In our exploit, we simply fill our 6MB of environment strings with 0xfffffffffffffff8 (-8), because at an offset of -8B below the string table of most SUID-root programs, the string “\x08” appears: this forces ld.so to trust a relative directory named “\x08” (in our current working directory), and therefore allows us to load and execute our own libc.so.6 or LD_PRELOAD library from this directory, as root.
One major problem remains unsolved, however: to avoid the kind of assert()ion failures mentioned earlier (when we tried to overwrite the l_next and l_prev pointers of the link_map structure), we must overwrite the soon-to-be-allocated link_map structure with NULL pointers only (except l_info[DT_RPATH], of course); but intuitively, the ability to overflow a buffer with a large number of null bytes while parsing a null-terminated C string sounds quite unusual.

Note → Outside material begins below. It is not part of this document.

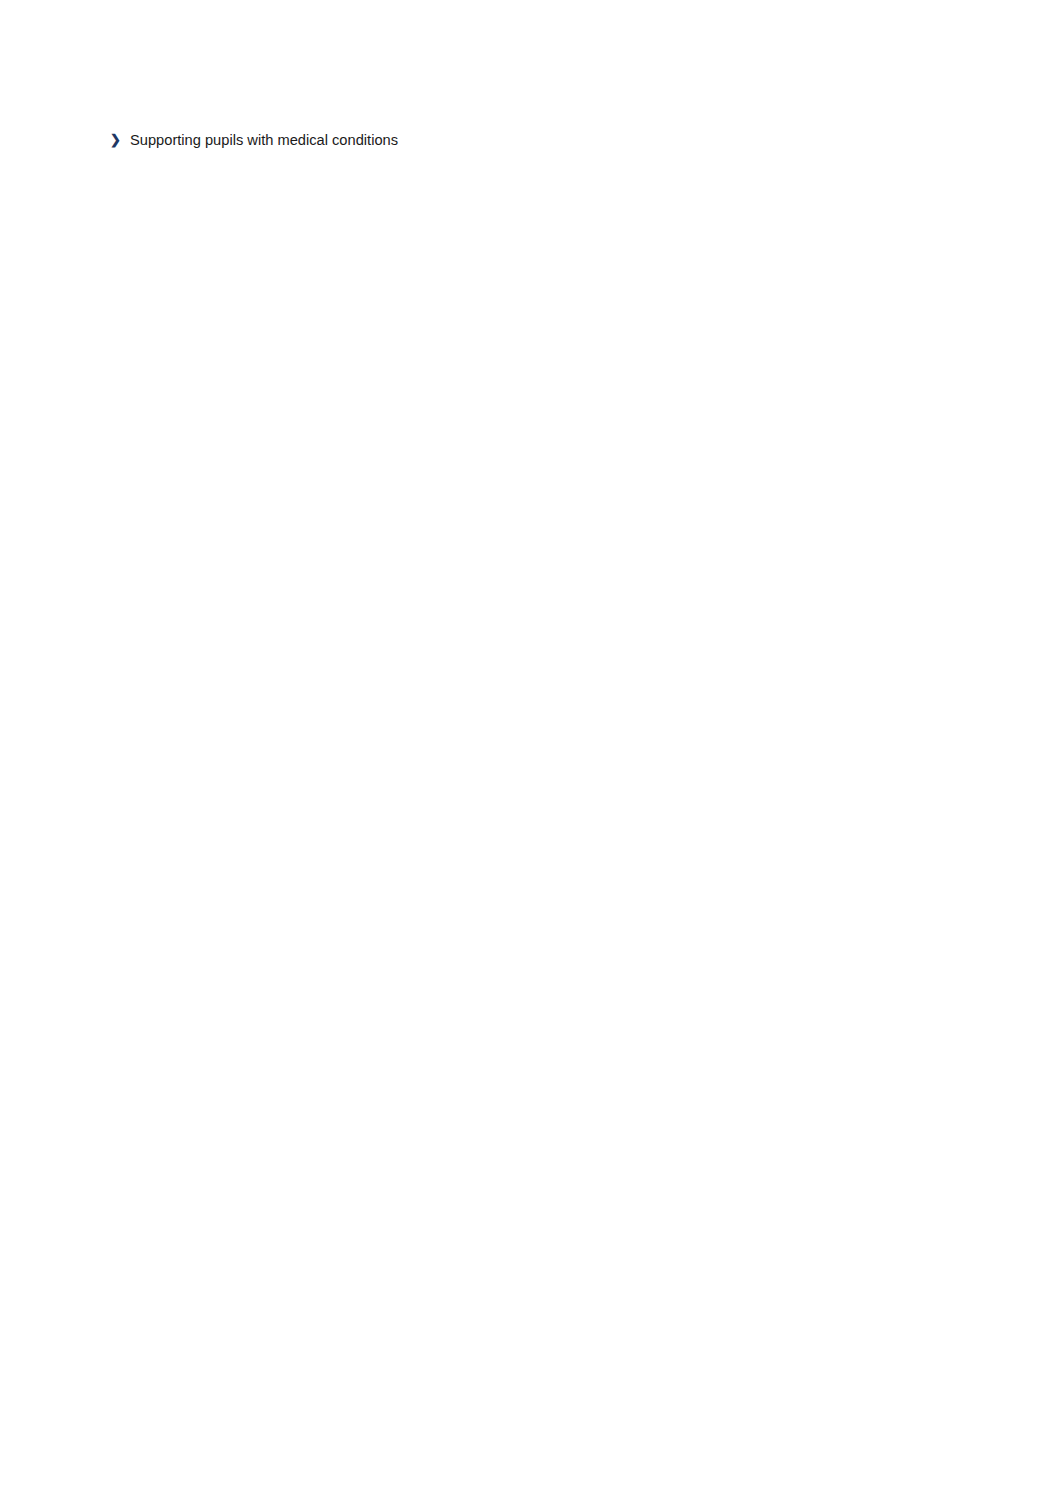Supporting pupils with medical conditions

Luckily for us attackers, the bytes that are written out-of-bounds by parse_tunables() are also read out-of-bounds (at line 234), but not from the mmap()ed copy of our GLIBC_TUNABLES environment variable (tunestr), but from our original GLIBC_TUNABLES environment variable in the stack (valstring, at line 200). Consequently, if we store a large number of empty strings (null bytes) immediately after our GLIBC_TUNABLES in the stack, followed by the string “\x10\xf0\xff\xff\xfd\x7f”, followed by more empty strings (null bytes), then we safely overwrite the link_map structure with null bytes (NULL pointers), except for l_info[DT_RPATH] (which we overwrite with 0x7ffdfffff010, which points to our own Elf64_Dyn structures in the stack with a probability of 1/2730).
Final note: the exploitation method described in this advisory works against almost all of the SUID-root programs that are installed by default on Linux; a few exceptions are:
sudo on all distributions, because it specifies its own ELF RUNPATH (/usr/libexec/sudo), which overrides our l_info[DT_RPATH];
chage and passwd on Fedora, because they are protected by special SELinux rules;
snap-confine on Ubuntu, because it is protected by special AppArmor rules.
Last-minute note: although glibc 2.34 is vulnerable to this buffer overflow, its tunables_strdup() uses __sbrk(), not __minimal_malloc() (which was introduced in glibc 2.35 by commit b05fae, “elf: Use the minimal malloc on tunables_strdup”); we have not yet investigated whether glibc 2.34 is exploitable or not.
Acknowledgments
We thank Red Hat Product Security, Siddhesh Poyarekar, the members of linux-distros@openwall, Salvatore Bonaccorso, and Solar Designer.
Timeline
2023-09-04: Advisory and exploit sent to secalert@redhat.
2023-09-19: Advisory and patch sent to linux-distros@openwall.
2023-10-03: Coordinated Release Date (17:00 UTC).